Mr O’Callaghan doubted ­severe takeaway alcohol restrictions would harm tourism in the Kimberley if sensible exemptions were made for travellers.

The Kimberley’s population was just over 34,000 at the 2016 census, which found 50.1 per cent of residents were indigenous.

“The argument is really about saving lives,” Mr O’Callaghan said. “It’s not about making sure retailers can continue to make big profits. The residents who would complain about this also want someone to clean their town up.

They don’t want people affected by alcohol lying around in parks, causing problems in public, being violent.”
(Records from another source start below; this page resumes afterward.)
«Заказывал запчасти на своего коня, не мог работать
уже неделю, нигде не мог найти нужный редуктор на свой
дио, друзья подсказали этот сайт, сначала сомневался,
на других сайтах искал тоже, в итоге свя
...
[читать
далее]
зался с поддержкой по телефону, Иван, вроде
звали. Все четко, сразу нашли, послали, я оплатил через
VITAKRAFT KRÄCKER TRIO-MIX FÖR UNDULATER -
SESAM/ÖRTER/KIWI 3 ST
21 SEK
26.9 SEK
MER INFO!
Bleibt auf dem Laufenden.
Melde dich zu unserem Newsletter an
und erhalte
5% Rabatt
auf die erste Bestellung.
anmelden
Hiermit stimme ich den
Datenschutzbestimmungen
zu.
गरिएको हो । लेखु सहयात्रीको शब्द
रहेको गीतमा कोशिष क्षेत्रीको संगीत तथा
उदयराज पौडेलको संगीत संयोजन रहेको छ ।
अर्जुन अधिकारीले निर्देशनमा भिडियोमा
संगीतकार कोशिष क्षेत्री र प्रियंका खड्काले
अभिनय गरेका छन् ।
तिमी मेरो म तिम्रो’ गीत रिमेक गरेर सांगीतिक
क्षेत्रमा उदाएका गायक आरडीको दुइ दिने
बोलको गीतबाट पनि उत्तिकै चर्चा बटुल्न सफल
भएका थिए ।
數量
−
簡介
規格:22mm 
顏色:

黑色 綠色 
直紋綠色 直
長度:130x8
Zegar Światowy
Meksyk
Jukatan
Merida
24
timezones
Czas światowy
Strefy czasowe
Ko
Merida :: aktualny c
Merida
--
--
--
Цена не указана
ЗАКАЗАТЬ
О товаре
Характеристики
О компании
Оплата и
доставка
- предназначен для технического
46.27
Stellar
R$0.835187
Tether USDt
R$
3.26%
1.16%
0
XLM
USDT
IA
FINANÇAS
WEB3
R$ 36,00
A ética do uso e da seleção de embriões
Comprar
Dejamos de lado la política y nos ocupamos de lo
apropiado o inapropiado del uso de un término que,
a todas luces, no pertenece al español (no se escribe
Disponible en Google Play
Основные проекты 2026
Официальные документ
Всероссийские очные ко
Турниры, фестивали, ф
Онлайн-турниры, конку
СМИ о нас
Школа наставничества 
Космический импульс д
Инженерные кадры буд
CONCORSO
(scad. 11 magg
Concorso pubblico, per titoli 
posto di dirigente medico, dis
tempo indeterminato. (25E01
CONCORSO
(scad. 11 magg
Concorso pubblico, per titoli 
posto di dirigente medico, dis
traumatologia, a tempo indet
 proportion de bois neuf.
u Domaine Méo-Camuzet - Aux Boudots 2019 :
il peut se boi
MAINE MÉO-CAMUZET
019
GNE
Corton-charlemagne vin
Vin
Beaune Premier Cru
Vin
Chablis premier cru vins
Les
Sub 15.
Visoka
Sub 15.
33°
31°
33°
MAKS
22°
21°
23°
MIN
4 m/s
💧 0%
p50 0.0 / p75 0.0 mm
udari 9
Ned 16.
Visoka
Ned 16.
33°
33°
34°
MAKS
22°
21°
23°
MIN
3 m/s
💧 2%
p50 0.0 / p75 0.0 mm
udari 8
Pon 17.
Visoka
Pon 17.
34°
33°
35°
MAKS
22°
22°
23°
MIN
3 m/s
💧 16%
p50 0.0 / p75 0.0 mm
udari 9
The AHA objected to a police request for alcohol restrictions across the entire Pilbara in 2017 and is expected to push back hard against the latest proposal for the Kimberley. Retailers in the region are signed up to accords with police, allowing for reduced hours of sale and even snap closures.

WA Tourism Minister Paul Papalia plans to introduce a banned-drinkers register in iron ore towns south of the Kimberley, which he said could be expanded elsewhere if it were successful.

“The state government is ­proposing a trial of a register across the entire Pilbara,” Mr ­Papalia said. ‘This trial will be the first of its kind to be assessed in a completely independent fashion by the University of Western Australia.”

Yawuru leader Peter Yu favours a banned-drinkers register over restrictions that would apply to all. He considers the matter to be of high importance.

“I don’t want to be pessimistic but people have to realise what the situation is — alcohol is a major factor in the ill health, death, dysfunction, disorder and costs in this region,” he said. “Everybody has to play a role whether it be the licensees, publicans, health workers and the families themselves.”

Broome-based senator Pat Dodson is wary of restrictions that amount to prohibition. “I think people find ways to get around it,” he said. “Alcohol is like the lightning rod for all these other problems that are not being addressed. Banning it is not providing solutions to why people are drinking to excess.”

The Australian understands one reason region-wide ­restric­tions are favoured by police is to thwart sly groggers known to buy alcohol in Kununurra and drive it 358km south to Halls Creek and sell it at hugely ­inflated prices.

Sly groggers are also known to buy in Broome and drive 396km east to Fitzroy Crossing. The Kimberley is connected by sealed road to the Territory in the east and the Pilbara in the west.

An editorial in the NT News in October argued that a fall in ­alcohol-related assaults showed some government measures were working, “but the data shows the introduction of the banned drinkers register has not reduced ­alcohol-fuelled violence”.